About this exercise: The output is the line holding "X80500000Y-89500000D03*" and all lines after it to the end of the records below; restate them unchanged and add nothing.

Available data:
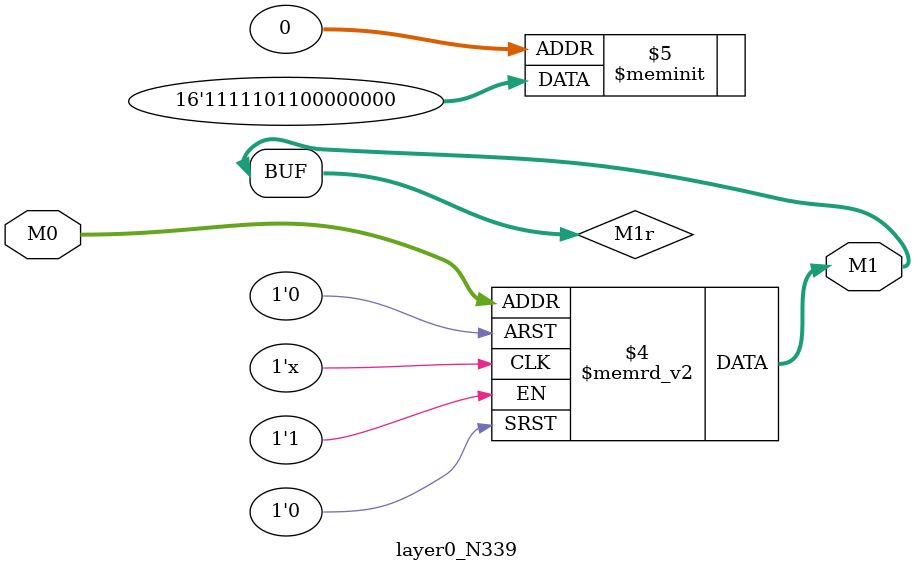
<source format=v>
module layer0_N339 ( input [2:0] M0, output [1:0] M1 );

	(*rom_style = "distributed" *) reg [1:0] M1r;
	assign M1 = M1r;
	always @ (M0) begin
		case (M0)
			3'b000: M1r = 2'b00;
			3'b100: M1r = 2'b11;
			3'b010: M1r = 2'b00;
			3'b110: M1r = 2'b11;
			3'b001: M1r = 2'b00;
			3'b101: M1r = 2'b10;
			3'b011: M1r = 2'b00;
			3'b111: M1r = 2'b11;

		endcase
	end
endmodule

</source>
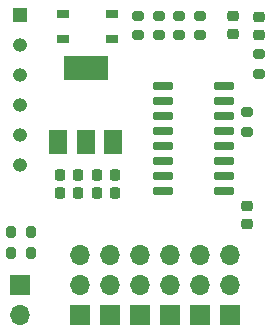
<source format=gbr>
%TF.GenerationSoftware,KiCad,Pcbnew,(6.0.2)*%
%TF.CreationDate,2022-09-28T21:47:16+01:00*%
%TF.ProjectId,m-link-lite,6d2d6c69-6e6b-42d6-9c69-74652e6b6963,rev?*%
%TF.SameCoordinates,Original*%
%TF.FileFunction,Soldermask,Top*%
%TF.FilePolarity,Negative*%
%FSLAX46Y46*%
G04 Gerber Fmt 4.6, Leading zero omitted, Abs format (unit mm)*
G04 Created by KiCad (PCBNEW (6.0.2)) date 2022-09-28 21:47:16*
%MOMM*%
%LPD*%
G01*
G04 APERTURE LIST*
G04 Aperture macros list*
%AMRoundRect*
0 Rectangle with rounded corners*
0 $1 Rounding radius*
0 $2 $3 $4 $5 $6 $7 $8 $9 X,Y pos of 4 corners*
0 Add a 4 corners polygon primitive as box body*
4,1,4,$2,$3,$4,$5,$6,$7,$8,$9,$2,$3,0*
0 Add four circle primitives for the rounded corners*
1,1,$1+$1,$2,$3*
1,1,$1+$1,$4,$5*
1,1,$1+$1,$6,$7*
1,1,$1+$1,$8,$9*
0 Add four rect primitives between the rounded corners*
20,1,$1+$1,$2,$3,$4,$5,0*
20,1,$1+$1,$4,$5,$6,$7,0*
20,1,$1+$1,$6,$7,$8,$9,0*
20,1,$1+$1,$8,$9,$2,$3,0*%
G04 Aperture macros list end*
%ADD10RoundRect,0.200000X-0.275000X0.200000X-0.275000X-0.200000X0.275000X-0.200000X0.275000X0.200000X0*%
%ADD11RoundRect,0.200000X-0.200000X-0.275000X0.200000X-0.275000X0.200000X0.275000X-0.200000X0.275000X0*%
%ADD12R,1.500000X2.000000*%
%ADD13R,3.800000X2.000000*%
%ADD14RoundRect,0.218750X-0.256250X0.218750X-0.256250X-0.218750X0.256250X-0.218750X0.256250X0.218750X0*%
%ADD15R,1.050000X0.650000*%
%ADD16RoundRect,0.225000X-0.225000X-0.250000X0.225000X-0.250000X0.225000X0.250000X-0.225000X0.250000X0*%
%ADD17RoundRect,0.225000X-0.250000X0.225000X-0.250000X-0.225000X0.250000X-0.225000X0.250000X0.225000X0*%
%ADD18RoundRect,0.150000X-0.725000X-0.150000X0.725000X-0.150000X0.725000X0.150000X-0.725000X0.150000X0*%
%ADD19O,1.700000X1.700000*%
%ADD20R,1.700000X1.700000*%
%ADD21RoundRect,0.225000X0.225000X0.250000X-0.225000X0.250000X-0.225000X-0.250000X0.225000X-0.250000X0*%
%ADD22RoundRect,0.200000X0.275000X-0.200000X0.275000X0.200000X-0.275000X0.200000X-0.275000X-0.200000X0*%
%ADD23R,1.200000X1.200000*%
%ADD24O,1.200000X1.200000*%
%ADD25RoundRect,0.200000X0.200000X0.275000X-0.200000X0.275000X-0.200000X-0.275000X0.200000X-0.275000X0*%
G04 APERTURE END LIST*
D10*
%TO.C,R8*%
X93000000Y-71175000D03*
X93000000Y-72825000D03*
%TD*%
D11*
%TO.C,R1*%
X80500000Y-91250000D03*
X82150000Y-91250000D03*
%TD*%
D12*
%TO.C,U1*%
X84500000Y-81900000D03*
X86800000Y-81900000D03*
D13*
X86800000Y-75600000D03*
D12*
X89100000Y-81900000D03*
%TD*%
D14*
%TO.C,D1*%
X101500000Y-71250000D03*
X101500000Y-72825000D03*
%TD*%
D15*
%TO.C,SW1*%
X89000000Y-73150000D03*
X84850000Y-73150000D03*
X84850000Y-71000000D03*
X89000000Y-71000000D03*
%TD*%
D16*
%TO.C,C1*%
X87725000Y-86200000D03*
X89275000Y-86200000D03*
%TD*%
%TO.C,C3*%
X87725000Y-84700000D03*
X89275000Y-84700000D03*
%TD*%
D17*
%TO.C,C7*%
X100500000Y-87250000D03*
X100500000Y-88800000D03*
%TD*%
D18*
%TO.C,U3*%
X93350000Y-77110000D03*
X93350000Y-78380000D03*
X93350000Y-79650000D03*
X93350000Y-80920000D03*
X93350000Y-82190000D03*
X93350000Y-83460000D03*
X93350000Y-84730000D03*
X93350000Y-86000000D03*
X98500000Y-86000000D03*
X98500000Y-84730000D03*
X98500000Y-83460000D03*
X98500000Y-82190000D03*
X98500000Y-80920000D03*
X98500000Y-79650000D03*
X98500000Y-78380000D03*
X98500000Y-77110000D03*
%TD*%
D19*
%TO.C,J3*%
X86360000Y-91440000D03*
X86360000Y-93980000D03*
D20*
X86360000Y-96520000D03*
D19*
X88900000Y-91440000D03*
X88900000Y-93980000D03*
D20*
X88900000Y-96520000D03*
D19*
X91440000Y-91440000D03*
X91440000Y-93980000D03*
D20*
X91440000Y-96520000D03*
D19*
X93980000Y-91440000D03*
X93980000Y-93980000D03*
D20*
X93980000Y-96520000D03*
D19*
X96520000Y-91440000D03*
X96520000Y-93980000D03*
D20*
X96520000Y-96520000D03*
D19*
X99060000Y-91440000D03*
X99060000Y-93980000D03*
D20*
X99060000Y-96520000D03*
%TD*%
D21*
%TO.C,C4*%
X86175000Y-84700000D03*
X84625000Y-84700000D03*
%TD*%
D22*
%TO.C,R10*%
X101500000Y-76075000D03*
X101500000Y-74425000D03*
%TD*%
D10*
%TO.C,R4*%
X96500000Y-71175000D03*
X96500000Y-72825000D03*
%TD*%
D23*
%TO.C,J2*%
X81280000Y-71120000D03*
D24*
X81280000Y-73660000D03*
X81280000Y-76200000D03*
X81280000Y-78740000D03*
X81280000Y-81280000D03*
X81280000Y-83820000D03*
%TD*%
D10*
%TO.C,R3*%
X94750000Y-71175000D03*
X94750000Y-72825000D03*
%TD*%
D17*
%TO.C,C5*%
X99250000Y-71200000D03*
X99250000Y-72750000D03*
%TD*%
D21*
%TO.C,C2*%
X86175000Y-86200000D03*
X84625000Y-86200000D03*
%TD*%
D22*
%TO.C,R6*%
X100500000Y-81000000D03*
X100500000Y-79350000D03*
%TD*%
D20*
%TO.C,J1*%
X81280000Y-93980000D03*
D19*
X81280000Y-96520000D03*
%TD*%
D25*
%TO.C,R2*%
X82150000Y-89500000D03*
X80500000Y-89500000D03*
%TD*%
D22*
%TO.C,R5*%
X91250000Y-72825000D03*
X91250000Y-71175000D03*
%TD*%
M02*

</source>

Answer for this exercise:
X80500000Y-89500000D03*
%TD*%
D22*
%TO.C,R5*%
X91250000Y-72825000D03*
X91250000Y-71175000D03*
%TD*%
M02*

</source>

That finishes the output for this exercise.